--- Dataset extract ---
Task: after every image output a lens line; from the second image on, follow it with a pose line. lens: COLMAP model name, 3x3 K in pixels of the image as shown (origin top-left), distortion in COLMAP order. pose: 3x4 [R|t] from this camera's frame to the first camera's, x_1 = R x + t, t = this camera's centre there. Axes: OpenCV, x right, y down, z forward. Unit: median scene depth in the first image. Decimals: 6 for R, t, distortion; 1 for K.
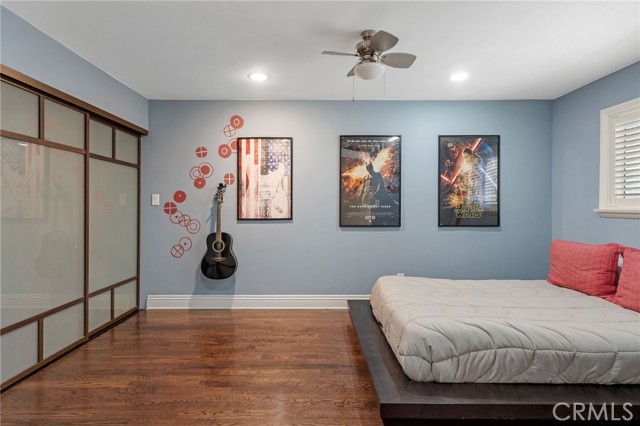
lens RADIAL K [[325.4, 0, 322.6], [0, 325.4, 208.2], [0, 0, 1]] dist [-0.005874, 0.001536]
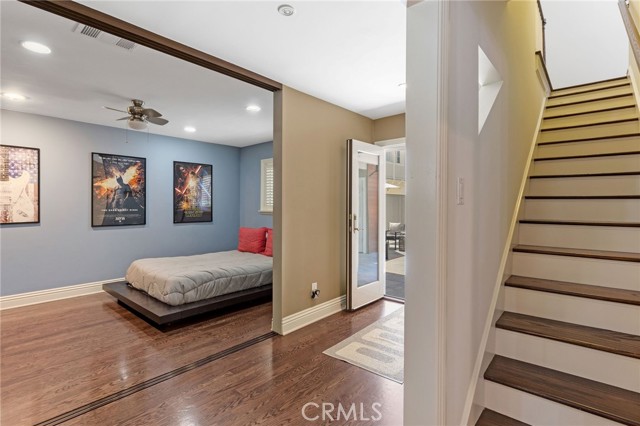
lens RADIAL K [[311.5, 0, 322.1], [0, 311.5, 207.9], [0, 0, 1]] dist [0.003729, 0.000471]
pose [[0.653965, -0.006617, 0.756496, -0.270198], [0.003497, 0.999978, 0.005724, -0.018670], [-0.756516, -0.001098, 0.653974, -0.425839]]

--- The problem ---
Reproduce the listing above line for line, without any changes, and leave the pictures out of your copy.

--- Reply ---
Task: after every image output a lens line; from the second image on, follow it with a pose line. lens: COLMAP model name, 3x3 K in pixels of the image as shown (origin top-left), distortion in COLMAP order. pose: 3x4 [R|t] from this camera's frame to the first camera's, x_1 = R x + t, t = this camera's centre there. Axes: OpenCV, x right, y down, z forward. Unit: median scene depth in the first image. Decimals: 6 for R, t, distortion; 1 for K.
lens RADIAL K [[325.4, 0, 322.6], [0, 325.4, 208.2], [0, 0, 1]] dist [-0.005874, 0.001536]
lens RADIAL K [[311.5, 0, 322.1], [0, 311.5, 207.9], [0, 0, 1]] dist [0.003729, 0.000471]
pose [[0.653965, -0.006617, 0.756496, -0.270198], [0.003497, 0.999978, 0.005724, -0.018670], [-0.756516, -0.001098, 0.653974, -0.425839]]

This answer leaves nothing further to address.